CNN Indonesia | Selasa, 16/07/2019 10:28 WIB
Suhu Terdingin Bandung Sentuh 16,4 Derajat Celsius Ilustrasi cuca dingin Bandung. (ANTARA FOTO/Raisan Al Farisi)
Jakarta, CNN Indonesia -- Peneliti Cuaca dan Iklim Badan Meteorologi, Klimatologi, dan Geofisika (BMKG) Provinsi Jawa Barat, Muhamad Iid Mujtahiddin mengatakan, suhu terdingin di Bandung saat puncak kemarau periode Juli ini mencapai rekor 16,4 derajat celsius.

"Dari pantauan alat pengukur suhu udara di Stasiun Geofisika Bandung tercatat selama bulan Juli 2019 ini, suhu udara terendah tercatat sebesar 16,4 derajat celsius pada tanggal 12 Juli 2019," kata Iid dalam keterangan tertulisnya, Selasa (16/7).

Sedangkan di lokasi pos observasi geofisika Lembang yang berada di ketinggian 1.241 meter, tercatat 13,0 derajat Celcius pada tanggal 16 Juli 2019.

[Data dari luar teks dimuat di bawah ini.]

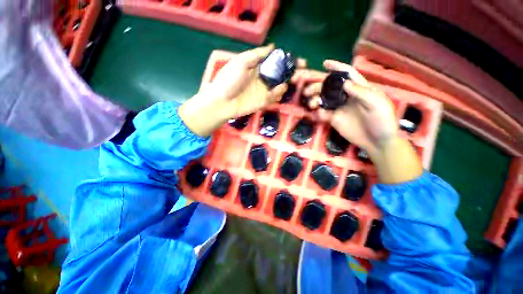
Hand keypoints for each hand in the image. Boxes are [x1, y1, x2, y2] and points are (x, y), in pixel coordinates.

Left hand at [180, 45, 297, 136]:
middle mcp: (262, 79)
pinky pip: (274, 97)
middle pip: (280, 75)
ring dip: (287, 83)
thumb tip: (273, 46)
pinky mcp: (262, 102)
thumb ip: (257, 54)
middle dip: (292, 73)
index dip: (287, 61)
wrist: (222, 101)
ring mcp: (263, 91)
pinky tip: (281, 88)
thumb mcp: (241, 62)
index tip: (299, 61)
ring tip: (294, 79)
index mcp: (257, 67)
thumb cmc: (229, 79)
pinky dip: (278, 93)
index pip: (275, 62)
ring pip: (279, 87)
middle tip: (302, 72)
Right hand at [300, 60, 421, 183]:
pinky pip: (322, 113)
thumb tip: (345, 82)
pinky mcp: (333, 119)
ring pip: (323, 99)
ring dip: (315, 99)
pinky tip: (318, 115)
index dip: (337, 68)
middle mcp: (347, 96)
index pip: (347, 74)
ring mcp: (339, 108)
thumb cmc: (382, 121)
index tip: (325, 63)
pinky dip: (318, 113)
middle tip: (307, 90)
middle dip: (317, 85)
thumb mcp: (376, 104)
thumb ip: (361, 92)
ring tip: (312, 104)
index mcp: (359, 89)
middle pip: (330, 87)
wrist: (377, 142)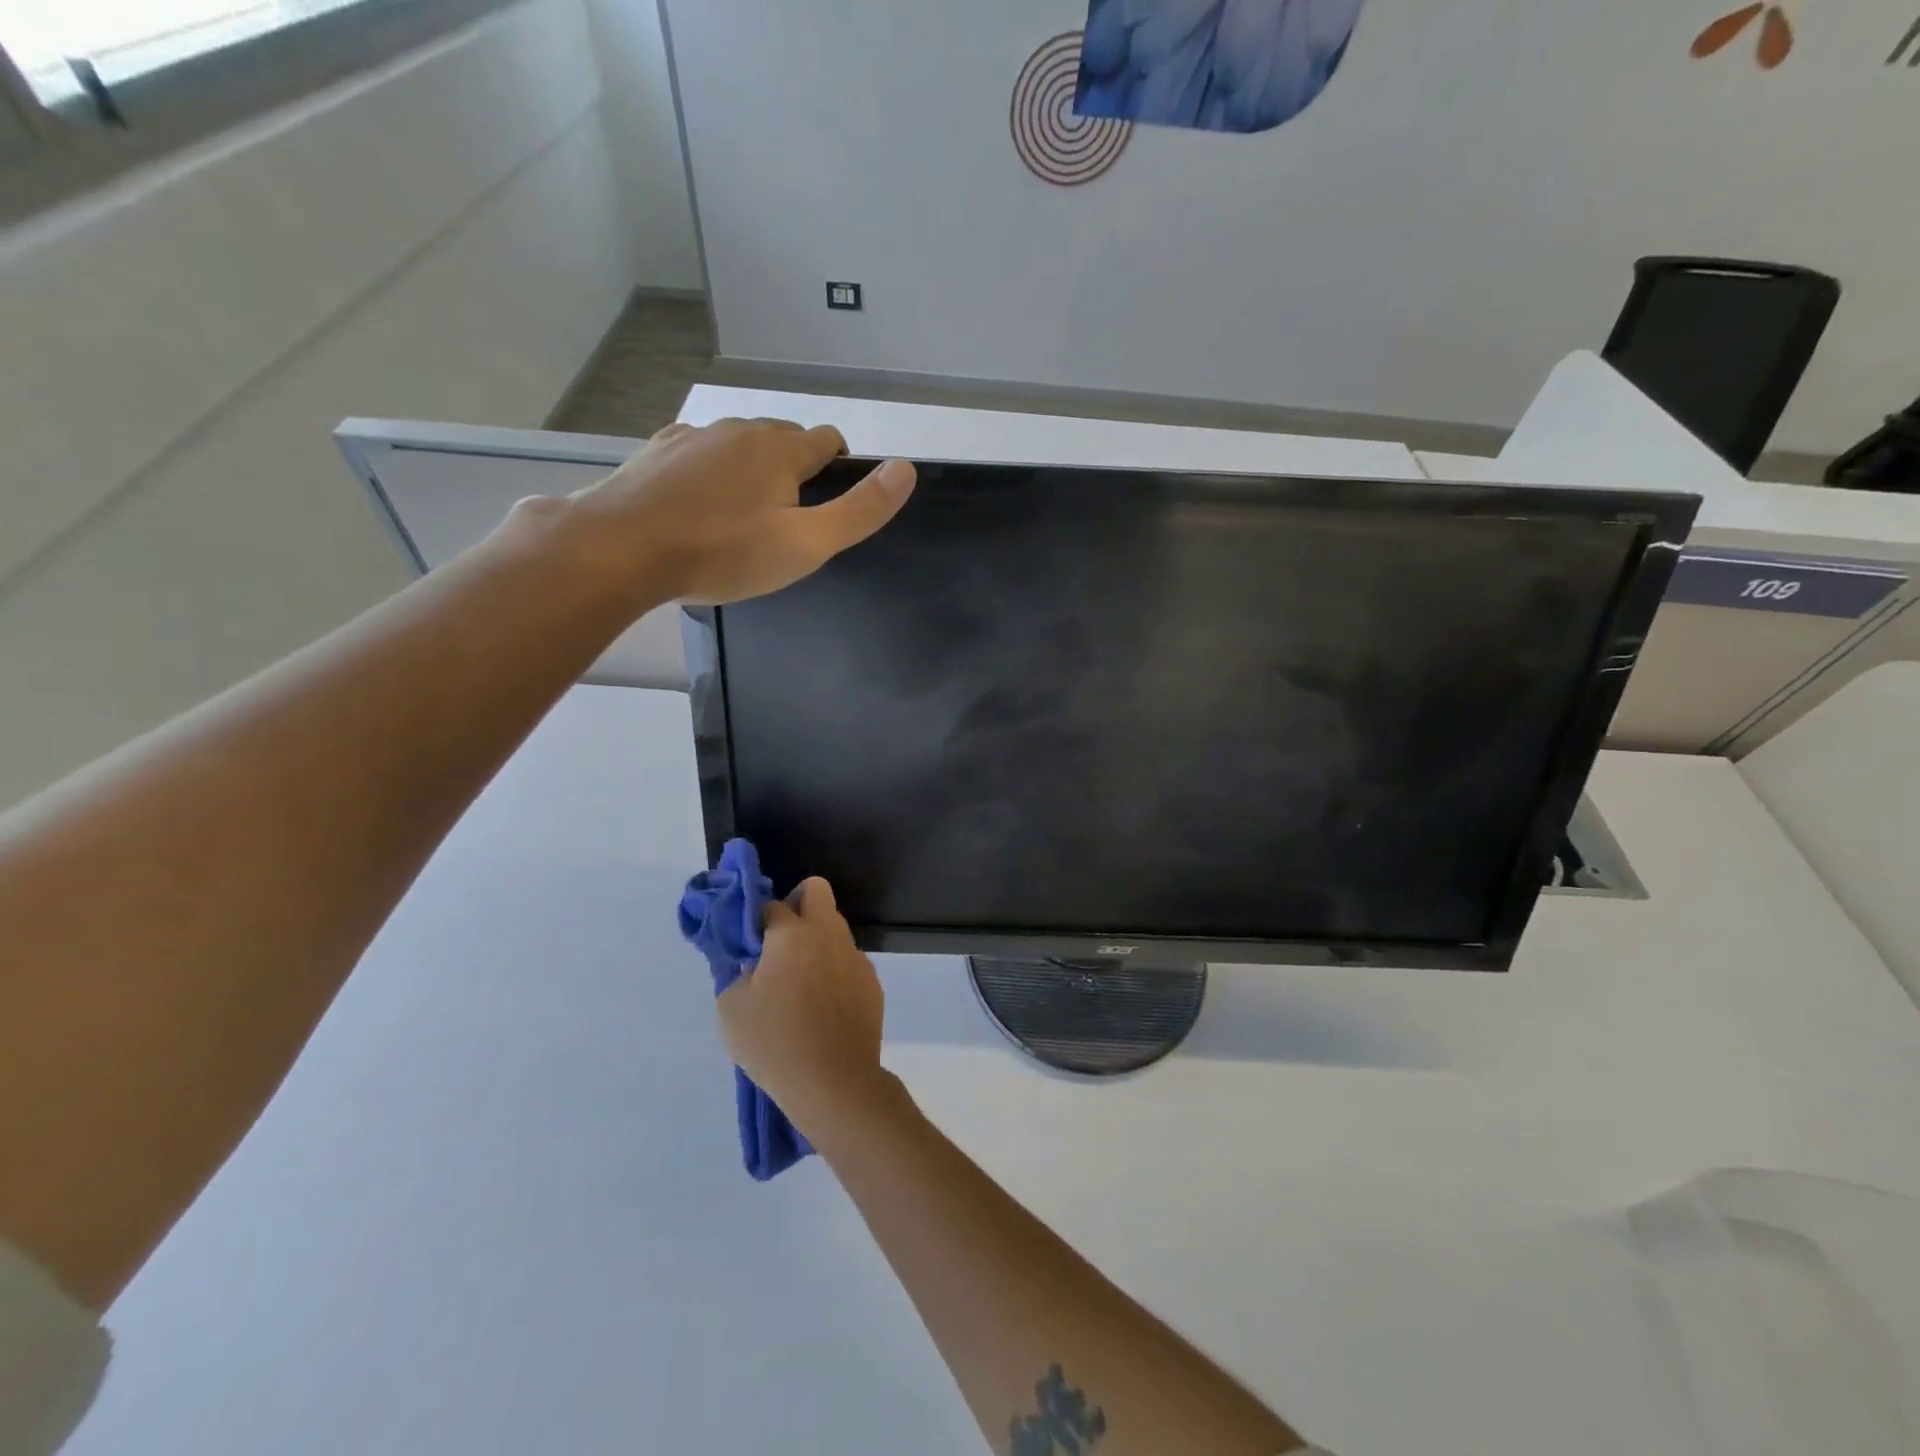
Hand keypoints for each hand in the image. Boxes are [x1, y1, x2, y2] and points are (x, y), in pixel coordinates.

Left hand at [562, 417, 914, 605]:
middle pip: (785, 440)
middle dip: (795, 471)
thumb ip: (860, 510)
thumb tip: (906, 469)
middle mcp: (740, 430)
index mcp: (782, 449)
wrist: (622, 548)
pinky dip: (710, 474)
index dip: (838, 470)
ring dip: (751, 472)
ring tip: (739, 522)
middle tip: (784, 525)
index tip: (826, 509)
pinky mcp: (658, 451)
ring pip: (740, 446)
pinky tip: (697, 509)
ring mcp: (694, 436)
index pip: (829, 441)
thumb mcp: (806, 545)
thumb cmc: (723, 552)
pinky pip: (700, 455)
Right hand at [717, 878, 890, 1141]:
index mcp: (792, 934)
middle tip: (778, 942)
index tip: (747, 945)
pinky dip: (833, 969)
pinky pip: (847, 960)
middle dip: (796, 903)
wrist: (835, 1083)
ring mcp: (855, 956)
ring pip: (834, 927)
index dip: (755, 921)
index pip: (770, 905)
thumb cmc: (776, 1043)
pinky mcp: (871, 981)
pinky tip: (822, 1005)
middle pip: (816, 890)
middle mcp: (828, 934)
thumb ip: (738, 972)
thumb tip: (753, 962)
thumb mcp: (732, 1008)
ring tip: (798, 982)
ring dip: (816, 940)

"Suhu yang dingin dalam beberapa hari terakhir di Bandung Raya maupun secara umum di Jawa Barat merupakan fenomena yang biasa atau wajar yang menandakan datangnya periode musim kemarau," kata Iid.


Untuk Jawa Barat, kata dia, periode musim kemarau datang pada bulan Juni dengan terlebih dahulu masuk di wilayah sekitar pantura, kemudian bergerak ke arah selatan.

Pada saat musim kemarau angin bertiup yang melewati Jawa Barat, merupakan angin pasat tenggara atau angin timuran dari arah Benua Australia dan pada bulan Juli, Agustus, September di Australia sedang mengalami puncak musim dingin. Sehingga suhunya relatif lebih dingin dibandingkan musim penghujan.

Iid menjelaskan, kondisi saat ini dipengaruhi juga dengan masih adanya kelembapan pada ketinggian permukaan hingga 1,5 km di atas permukaan laut relatif lembap sehingga pada sore hari masih terlihat adanya pembentukan awan.

"Akan tetapi pada ketinggian 3 km di atas permukaan laut yang relatif kering sehingga potensi awan yang terbentuk untuk terjadi hujan relatif kecil dan dampaknya kondisi kelembapan pada malam hingga pagi hari menambah kondisi suhu udara menjadi dingin," paparnya.

Adapun puncak musim kemarau terjadi pada bulan Agustus-September dengan karakteristik suhu udara dingin dan kering.

"Dengan karakteristik cuaca seperti ini dihimbau kepada masyarakat untuk tetap menjaga kondisi badan supaya tetap fit,salah satu di antaranya, saat bepergian ke luar rumah selalu mengenakan baju hangat atau jaket dan mengonsumsi buah-buahan serta sayuran," kata Iid.